DJ : Comment allez-vous travailler ?
DF : Concrètement, puisque l’objectif est de répondre aux besoins réels et concrets, tels qu’ils nous remontent des Confrères plutôt que de brainstormer sur des idées préconçues, il faudra d’abord être connu et identifié pour ce que nous faisons.
La première étape sera d’assurer une continuité de la plénière qui s’est tenue à Dijon en organisant, selon un format à définir, un rappel des constats qui ont été faits et la présentation de solutions concrètes, puisque nous n’avons pas été en mesure de couvrir l’ensemble des sujets sur les outils à proposer aux Confrères.
Ensuite je voudrais que l’on propose des ateliers, comme autant de rendez-vous réguliers auxquels les avocats pourront participer en fonction des thèmes et de leurs envies.
Les trois premiers ateliers pourraient être :
- Témoignage de Confrères qui ont trouvé un équilibre en bien être et performance
- Présentation, par les services sociaux de l’ordre, des signaux qui doivent alerter et des outils concrets à disposition
- Sensibilisation aux sujets financiers, car c’est bien trop souvent la détresse financière qui conduit à l’absence de bien être et à une absence de performance.
Je veillerai à ce que cette commission ne devienne pas une centrale de vente de prestations de services.
DJ : Pourquoi vous ? Pourquoi est-ce que ce sujet est si important pour vous ?
DF : J’ai longtemps assimilé réussite et dépassement de soi, fait de ne pas compter ses heures, course aux folles aux time sheets bien remplis et aux trains de 6 heures du matin pour assurer une audience.
Et puis je suis devenue maman et j’ai compris que m’épuiser ne rendrait service à personne et pourrait au contraire conduire à un désastre pour mon activité pro et pour mon enfant.
Alors j’ai revu ma copie.
J’ai réfléchi à ce que pouvait être un exercice heureux et rentable. J’ai rencontré des gens et j’ai constaté à quel point beaucoup étaient bloqués sur l’épanouissement dans la profession et la structuration de leur activité.

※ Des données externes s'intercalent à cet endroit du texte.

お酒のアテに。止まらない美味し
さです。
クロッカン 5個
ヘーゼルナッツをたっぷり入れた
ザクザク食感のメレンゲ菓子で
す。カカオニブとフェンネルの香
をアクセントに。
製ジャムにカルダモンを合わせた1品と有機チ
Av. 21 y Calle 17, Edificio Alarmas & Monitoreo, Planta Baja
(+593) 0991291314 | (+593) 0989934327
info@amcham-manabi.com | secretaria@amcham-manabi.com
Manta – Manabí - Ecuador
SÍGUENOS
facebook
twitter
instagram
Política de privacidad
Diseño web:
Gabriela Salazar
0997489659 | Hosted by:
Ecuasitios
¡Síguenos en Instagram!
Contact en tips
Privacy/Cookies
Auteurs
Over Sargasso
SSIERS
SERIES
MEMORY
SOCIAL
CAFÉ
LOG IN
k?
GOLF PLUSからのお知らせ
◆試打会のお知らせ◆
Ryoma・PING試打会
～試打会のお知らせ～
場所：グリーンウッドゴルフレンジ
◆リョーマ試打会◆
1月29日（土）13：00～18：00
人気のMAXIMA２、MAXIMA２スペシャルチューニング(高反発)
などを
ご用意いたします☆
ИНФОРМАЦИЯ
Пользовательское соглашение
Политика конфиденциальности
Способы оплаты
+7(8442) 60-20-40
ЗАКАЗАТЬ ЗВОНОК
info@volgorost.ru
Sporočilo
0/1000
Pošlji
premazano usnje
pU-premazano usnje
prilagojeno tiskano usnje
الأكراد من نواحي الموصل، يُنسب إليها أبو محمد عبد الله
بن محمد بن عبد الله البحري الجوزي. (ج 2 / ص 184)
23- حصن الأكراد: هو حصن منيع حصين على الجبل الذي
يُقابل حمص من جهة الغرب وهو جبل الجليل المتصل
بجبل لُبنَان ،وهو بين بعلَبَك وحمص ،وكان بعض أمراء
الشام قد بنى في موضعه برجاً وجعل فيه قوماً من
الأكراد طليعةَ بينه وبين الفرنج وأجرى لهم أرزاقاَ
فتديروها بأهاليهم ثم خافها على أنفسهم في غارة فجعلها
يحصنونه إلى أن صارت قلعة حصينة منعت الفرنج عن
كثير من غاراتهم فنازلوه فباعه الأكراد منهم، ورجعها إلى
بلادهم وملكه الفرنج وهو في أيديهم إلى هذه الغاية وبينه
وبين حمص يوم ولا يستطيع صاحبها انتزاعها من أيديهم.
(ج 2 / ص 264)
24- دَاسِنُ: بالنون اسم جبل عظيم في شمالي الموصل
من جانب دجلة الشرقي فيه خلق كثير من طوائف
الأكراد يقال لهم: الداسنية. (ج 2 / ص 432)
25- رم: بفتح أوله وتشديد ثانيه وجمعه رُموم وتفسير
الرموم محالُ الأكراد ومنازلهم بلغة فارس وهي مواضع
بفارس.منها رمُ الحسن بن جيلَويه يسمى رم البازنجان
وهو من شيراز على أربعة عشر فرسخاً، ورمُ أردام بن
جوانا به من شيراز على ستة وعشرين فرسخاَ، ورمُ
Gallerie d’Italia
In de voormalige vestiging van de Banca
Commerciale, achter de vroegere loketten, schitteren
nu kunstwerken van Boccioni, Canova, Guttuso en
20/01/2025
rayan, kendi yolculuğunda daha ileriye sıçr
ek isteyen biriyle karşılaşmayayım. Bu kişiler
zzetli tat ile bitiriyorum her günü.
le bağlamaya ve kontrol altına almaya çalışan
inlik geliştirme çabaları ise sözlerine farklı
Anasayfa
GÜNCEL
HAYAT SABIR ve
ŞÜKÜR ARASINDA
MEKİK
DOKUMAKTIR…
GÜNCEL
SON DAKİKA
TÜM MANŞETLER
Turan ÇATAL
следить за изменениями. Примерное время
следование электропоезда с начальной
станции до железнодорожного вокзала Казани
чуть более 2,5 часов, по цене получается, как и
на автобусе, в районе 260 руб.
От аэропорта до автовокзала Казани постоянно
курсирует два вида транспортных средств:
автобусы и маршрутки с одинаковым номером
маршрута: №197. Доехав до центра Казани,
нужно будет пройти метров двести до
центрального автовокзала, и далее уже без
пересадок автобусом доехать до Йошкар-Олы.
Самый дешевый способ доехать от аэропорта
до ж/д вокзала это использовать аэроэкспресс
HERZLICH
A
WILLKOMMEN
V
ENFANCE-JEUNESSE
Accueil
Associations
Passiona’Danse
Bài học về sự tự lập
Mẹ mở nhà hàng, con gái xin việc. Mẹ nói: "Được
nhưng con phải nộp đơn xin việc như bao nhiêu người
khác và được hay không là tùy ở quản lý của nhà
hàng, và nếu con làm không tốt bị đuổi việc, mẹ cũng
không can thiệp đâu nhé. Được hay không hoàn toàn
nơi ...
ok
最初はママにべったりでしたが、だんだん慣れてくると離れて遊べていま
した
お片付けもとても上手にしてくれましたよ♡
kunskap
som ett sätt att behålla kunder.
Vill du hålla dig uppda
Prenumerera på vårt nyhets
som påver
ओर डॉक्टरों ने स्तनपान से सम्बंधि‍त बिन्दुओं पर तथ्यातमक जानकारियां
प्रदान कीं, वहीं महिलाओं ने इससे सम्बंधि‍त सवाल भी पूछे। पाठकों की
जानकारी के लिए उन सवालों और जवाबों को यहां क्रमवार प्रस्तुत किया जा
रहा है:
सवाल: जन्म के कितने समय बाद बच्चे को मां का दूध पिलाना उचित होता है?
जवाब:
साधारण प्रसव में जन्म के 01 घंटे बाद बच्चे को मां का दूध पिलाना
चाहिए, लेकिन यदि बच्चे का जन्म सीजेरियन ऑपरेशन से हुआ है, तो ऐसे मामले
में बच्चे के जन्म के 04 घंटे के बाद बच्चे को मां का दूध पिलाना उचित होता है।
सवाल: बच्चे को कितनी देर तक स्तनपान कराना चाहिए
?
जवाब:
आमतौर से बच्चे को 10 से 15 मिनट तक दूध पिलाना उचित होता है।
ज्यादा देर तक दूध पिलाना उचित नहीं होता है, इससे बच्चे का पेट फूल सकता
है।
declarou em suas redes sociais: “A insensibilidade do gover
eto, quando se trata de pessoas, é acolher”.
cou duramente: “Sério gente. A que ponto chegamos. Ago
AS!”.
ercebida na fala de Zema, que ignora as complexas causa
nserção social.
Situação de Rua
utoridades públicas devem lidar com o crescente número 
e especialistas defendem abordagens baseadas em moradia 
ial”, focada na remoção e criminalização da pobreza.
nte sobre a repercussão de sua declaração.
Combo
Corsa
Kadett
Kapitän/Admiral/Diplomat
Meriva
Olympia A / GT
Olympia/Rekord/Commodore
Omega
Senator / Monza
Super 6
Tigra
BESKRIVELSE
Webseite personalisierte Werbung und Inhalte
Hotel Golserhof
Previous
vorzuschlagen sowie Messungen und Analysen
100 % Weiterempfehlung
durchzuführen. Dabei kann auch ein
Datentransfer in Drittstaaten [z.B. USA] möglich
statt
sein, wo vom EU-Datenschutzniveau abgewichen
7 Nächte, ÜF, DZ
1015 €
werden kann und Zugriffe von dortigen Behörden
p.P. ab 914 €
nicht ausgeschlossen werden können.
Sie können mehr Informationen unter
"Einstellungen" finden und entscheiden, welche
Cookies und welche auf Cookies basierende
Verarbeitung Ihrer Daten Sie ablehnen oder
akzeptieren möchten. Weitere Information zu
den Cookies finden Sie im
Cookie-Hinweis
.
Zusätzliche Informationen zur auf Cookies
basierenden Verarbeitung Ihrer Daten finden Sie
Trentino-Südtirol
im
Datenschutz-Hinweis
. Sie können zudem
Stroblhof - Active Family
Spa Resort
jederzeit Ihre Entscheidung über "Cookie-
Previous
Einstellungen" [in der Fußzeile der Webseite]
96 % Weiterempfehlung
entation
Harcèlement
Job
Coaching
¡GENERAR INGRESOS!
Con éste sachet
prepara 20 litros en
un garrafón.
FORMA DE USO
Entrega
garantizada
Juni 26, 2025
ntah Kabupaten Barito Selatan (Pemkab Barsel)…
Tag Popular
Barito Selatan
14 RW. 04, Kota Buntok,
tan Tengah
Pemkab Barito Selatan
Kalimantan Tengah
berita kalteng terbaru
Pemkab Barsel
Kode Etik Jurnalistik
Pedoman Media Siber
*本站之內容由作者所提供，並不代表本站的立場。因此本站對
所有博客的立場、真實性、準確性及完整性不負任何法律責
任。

J’ai eu la chance d’être formidablement accompagnée par des professionnels attentifs et compétents. Et de l’être encore.
J’ai pris conscience de l’importance de trouver un équilibre, qui est propre à chacun. Il n’est jamais question de livrer une recette magique applicable à tous mais de connaître les clés pour trouver son équilibre personnel. D’identifier les moyens de replacer le cursus, autant de fois que nécessaire. Nos aspirations et nos objectifs changent plusieurs fois au cours de notre exercice. Il faut avoir un minimum de conscience de ces sujets pour s’épanouir pleinement.
Si mon expérience peut permettre de faire gagner du temps à d’autres, alors j’en serai heureuse.
Ce sujet est d’autant plus important pour moi qu’en tant que cofondatrice et dirigeante d’Iris & Thémis, cabinet de recrutement et conseil RH pour les cabinets, je suis confrontée quotidiennement à des retours terrains qui m’interrogent, tant côté collaborateurs qu’associés ou de la part de confrères qui exercent en individuel.